HSL PUCRS - Hospital São Lucas da PUCRS (RS) — Prova 2024
Mulher, 68 anos, com diabetes mellitus tipo 2 insulino-dependente, chega à unidade de saúde ás 7h, agitada e com tremores. Refere que não vem alimentando-se adequadamente (come muito pouco), que hoje só bebeu água ao acordar e que realizou a insulina NPH da manhã. Em uso de: insulina NPH 30 UI manhã e 20 UI às 22h e insulina regular 8 UI antes do almoço. Ao exame físico: lúcida, PA 150/90 mmHg, FC 62 bpm, HGT 54 mg/dL, demais sem particularidades. Conforme os critérios da Associação Americana de Diabetes, afirma-se:I. Esse quadro clínico é classificado como hipoglicemia grave.II. Deve-se administrar 20 ml_ de glicose 50% e manter glicose intravenosa a 10% até glicemia >80mg/dL.III. A administração de insulina que provavelmente causou a hipoglicemia foi realizada às 22h. Está/Estão correta(s) apenas a(s) afirmativa(s)
Hipoglicemia < 70 mg/dL com sintomas neuroglicopênicos = hipoglicemia sintomática. NPH noturna pode causar hipoglicemia matinal.
A paciente apresenta hipoglicemia (HGT 54 mg/dL) com sintomas neuroglicopênicos (agitação, tremores), o que a classifica como hipoglicemia sintomática, mas não necessariamente grave pela definição da ADA (que exige alteração cognitiva grave ou necessidade de auxílio). A insulina NPH administrada às 22h tem um pico de ação que pode se estender até a manhã seguinte, sendo uma causa provável da hipoglicemia matinal, especialmente com jejum prolongado.
A hipoglicemia é uma complicação frequente e potencialmente grave do tratamento do diabetes, especialmente em pacientes que utilizam insulina ou sulfonilureias. É definida por níveis de glicose plasmática abaixo de 70 mg/dL e pode levar a sintomas neuroglicopênicos e autonômicos, com risco de danos neurológicos permanentes e até morte se não tratada prontamente. A fisiopatologia da hipoglicemia envolve um desequilíbrio entre a oferta de glicose e a ação da insulina ou outros hipoglicemiantes. Fatores como doses excessivas de medicação, refeições atrasadas ou insuficientes, exercícios físicos intensos e consumo de álcool podem precipitar um episódio. O diagnóstico é clínico, baseado nos sintomas e confirmado pela glicemia capilar ou plasmática. O manejo da hipoglicemia depende da gravidade e do estado de consciência do paciente. Para hipoglicemia leve a moderada em pacientes conscientes, a administração oral de carboidratos de ação rápida é a primeira linha. Em casos de hipoglicemia grave ou inconsciência, glicose intravenosa ou glucagon intramuscular/subcutâneo são indicados. A prevenção é fundamental, através da educação do paciente, ajuste das doses de medicação e monitorização regular da glicemia. Residentes devem dominar a classificação, o tratamento e a identificação das causas da hipoglicemia.

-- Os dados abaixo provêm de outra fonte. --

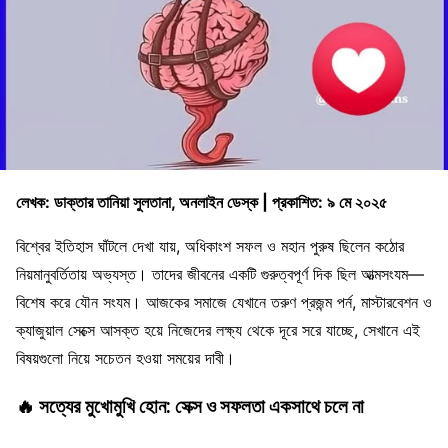
লেখক: ডাক্তার তানিয়া সুলতানা, অনলাইন ডেস্ক | প্রকাশিত: ৯ মে ২০২৫
বিশ্বের ইতিহাস ঘাঁটলে দেখা যায়, অধিকাংশ সফল ও মহান পুরুষ ছিলেন কঠোর
নিয়মানুবর্তিতায় অভ্যস্ত। তাদের জীবনের একটি গুরুত্বপূর্ণ দিক ছিল আত্মসংযম—
বিশেষ করে যৌন সংযম। আজকের সমাজে যেখানে তরুণ প্রজন্ম পর্ন, মাস্টারবেশন ও
ক্যাজুয়াল সেক্সে আসক্ত হয়ে নিজেদের লক্ষ্য থেকে দূরে সরে যাচ্ছে, সেখানে এই
বিষয়গুলো নিয়ে সচেতন হওয়া সময়ের দাবী।
🔥
সত্যের মুখোমুখি হোন: সেক্স ও সফলতা একসাথে চলে না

A ADA classifica a hipoglicemia em 3 níveis: Nível 1 (alerta de glicose) < 70 mg/dL; Nível 2 (hipoglicemia clinicamente significativa) < 54 mg/dL; e Nível 3 (hipoglicemia grave) que requer assistência de outra pessoa devido a comprometimento cognitivo ou físico.

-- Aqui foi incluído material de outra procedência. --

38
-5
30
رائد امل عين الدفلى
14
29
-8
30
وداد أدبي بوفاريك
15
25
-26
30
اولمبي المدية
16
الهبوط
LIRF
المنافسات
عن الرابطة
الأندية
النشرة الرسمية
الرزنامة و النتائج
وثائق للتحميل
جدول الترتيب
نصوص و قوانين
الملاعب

A insulina NPH é uma insulina de ação intermediária, com início de ação em 1-2 horas, pico de ação entre 4-12 horas e duração de até 24 horas. A dose noturna pode causar hipoglicemia nas primeiras horas da manhã, especialmente se houver jejum ou alimentação insuficiente.
Para pacientes conscientes, a conduta inicial é a "regra dos 15": administrar 15g de carboidrato de ação rápida (ex: suco, refrigerante não diet, glicose em gel), reavaliar a glicemia em 15 minutos e repetir se necessário, até que a glicemia esteja > 70 mg/dL.